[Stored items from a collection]

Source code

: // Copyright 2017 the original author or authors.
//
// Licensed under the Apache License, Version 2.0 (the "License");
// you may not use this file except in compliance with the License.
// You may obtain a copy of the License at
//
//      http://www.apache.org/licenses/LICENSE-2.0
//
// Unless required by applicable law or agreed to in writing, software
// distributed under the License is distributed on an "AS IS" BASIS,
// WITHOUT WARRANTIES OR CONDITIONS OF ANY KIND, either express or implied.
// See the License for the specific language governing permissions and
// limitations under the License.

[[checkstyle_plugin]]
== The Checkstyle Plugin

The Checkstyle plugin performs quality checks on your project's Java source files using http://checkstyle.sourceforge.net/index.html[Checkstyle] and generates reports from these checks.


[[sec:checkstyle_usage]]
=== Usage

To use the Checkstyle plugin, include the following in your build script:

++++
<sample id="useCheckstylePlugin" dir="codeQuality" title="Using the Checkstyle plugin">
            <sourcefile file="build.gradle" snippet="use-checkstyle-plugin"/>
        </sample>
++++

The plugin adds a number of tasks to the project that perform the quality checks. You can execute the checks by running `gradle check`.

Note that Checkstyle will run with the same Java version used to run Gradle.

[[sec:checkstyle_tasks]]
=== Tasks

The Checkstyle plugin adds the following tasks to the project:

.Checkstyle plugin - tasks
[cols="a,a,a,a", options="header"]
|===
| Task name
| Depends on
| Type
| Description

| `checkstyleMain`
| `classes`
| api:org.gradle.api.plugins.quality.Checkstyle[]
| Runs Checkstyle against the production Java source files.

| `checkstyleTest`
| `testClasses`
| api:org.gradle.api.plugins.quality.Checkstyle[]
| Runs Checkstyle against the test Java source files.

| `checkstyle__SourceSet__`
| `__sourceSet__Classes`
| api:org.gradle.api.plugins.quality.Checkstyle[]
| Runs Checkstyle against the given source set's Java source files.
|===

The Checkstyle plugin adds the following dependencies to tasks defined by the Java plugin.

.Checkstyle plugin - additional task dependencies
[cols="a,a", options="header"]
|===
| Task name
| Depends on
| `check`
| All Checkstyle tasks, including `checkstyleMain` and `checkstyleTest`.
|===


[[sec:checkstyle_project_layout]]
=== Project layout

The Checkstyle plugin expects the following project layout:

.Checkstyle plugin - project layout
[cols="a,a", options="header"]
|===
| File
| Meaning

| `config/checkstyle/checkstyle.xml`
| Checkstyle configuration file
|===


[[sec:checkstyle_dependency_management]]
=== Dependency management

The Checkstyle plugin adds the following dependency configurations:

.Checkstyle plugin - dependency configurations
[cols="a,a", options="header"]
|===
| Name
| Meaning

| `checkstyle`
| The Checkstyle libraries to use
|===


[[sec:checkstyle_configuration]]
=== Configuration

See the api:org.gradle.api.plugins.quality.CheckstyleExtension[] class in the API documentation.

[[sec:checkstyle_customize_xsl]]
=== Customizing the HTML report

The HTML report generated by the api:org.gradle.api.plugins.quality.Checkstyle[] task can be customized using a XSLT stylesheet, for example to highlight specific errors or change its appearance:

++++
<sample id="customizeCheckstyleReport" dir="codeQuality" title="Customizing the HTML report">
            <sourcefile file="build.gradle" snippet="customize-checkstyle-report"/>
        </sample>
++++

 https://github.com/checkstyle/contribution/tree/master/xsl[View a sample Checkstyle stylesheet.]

WHAT TO WORK ON:
Please restate the data word for word, every record included.

RESULT:
Source code

: // Copyright 2017 the original author or authors.
//
// Licensed under the Apache License, Version 2.0 (the "License");
// you may not use this file except in compliance with the License.
// You may obtain a copy of the License at
//
//      http://www.apache.org/licenses/LICENSE-2.0
//
// Unless required by applicable law or agreed to in writing, software
// distributed under the License is distributed on an "AS IS" BASIS,
// WITHOUT WARRANTIES OR CONDITIONS OF ANY KIND, either express or implied.
// See the License for the specific language governing permissions and
// limitations under the License.

[[checkstyle_plugin]]
== The Checkstyle Plugin

The Checkstyle plugin performs quality checks on your project's Java source files using http://checkstyle.sourceforge.net/index.html[Checkstyle] and generates reports from these checks.


[[sec:checkstyle_usage]]
=== Usage

To use the Checkstyle plugin, include the following in your build script:

++++
<sample id="useCheckstylePlugin" dir="codeQuality" title="Using the Checkstyle plugin">
            <sourcefile file="build.gradle" snippet="use-checkstyle-plugin"/>
        </sample>
++++

The plugin adds a number of tasks to the project that perform the quality checks. You can execute the checks by running `gradle check`.

Note that Checkstyle will run with the same Java version used to run Gradle.

[[sec:checkstyle_tasks]]
=== Tasks

The Checkstyle plugin adds the following tasks to the project:

.Checkstyle plugin - tasks
[cols="a,a,a,a", options="header"]
|===
| Task name
| Depends on
| Type
| Description

| `checkstyleMain`
| `classes`
| api:org.gradle.api.plugins.quality.Checkstyle[]
| Runs Checkstyle against the production Java source files.

| `checkstyleTest`
| `testClasses`
| api:org.gradle.api.plugins.quality.Checkstyle[]
| Runs Checkstyle against the test Java source files.

| `checkstyle__SourceSet__`
| `__sourceSet__Classes`
| api:org.gradle.api.plugins.quality.Checkstyle[]
| Runs Checkstyle against the given source set's Java source files.
|===

The Checkstyle plugin adds the following dependencies to tasks defined by the Java plugin.

.Checkstyle plugin - additional task dependencies
[cols="a,a", options="header"]
|===
| Task name
| Depends on
| `check`
| All Checkstyle tasks, including `checkstyleMain` and `checkstyleTest`.
|===


[[sec:checkstyle_project_layout]]
=== Project layout

The Checkstyle plugin expects the following project layout:

.Checkstyle plugin - project layout
[cols="a,a", options="header"]
|===
| File
| Meaning

| `config/checkstyle/checkstyle.xml`
| Checkstyle configuration file
|===


[[sec:checkstyle_dependency_management]]
=== Dependency management

The Checkstyle plugin adds the following dependency configurations:

.Checkstyle plugin - dependency configurations
[cols="a,a", options="header"]
|===
| Name
| Meaning

| `checkstyle`
| The Checkstyle libraries to use
|===


[[sec:checkstyle_configuration]]
=== Configuration

See the api:org.gradle.api.plugins.quality.CheckstyleExtension[] class in the API documentation.

[[sec:checkstyle_customize_xsl]]
=== Customizing the HTML report

The HTML report generated by the api:org.gradle.api.plugins.quality.Checkstyle[] task can be customized using a XSLT stylesheet, for example to highlight specific errors or change its appearance:

++++
<sample id="customizeCheckstyleReport" dir="codeQuality" title="Customizing the HTML report">
            <sourcefile file="build.gradle" snippet="customize-checkstyle-report"/>
        </sample>
++++

 https://github.com/checkstyle/contribution/tree/master/xsl[View a sample Checkstyle stylesheet.]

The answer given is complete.